• YOUR OBJECTIVE: Every line of the records that contains the string "graphics" counts once; give the total and nothing else.

(Data records)
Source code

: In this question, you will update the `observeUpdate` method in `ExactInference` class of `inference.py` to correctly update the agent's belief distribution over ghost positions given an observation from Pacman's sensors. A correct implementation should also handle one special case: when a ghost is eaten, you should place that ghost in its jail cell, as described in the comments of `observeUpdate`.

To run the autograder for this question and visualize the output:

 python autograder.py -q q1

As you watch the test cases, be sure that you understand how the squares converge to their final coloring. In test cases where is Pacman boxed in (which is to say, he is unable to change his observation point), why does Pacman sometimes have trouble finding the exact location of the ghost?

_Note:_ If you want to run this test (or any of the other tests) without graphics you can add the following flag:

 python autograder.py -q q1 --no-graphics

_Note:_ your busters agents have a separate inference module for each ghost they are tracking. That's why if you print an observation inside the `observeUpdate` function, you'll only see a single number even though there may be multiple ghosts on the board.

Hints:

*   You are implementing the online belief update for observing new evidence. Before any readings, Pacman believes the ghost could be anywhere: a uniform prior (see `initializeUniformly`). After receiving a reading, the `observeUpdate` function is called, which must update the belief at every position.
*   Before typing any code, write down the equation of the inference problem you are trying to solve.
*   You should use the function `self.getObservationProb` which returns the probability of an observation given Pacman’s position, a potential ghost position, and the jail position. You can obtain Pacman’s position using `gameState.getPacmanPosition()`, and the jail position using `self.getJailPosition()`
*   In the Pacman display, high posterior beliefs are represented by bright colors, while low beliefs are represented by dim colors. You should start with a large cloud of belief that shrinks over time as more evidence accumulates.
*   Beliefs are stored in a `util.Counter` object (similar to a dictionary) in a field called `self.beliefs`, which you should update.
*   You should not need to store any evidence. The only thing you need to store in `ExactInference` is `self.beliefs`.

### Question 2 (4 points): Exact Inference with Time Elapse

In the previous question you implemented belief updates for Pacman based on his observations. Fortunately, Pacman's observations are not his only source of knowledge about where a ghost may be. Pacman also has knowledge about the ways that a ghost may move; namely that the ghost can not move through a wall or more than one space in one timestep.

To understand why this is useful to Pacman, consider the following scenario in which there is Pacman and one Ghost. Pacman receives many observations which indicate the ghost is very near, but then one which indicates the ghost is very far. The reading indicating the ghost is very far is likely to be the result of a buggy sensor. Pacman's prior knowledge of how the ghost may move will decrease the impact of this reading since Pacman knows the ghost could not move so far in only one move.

• TASK OUTPUT: 2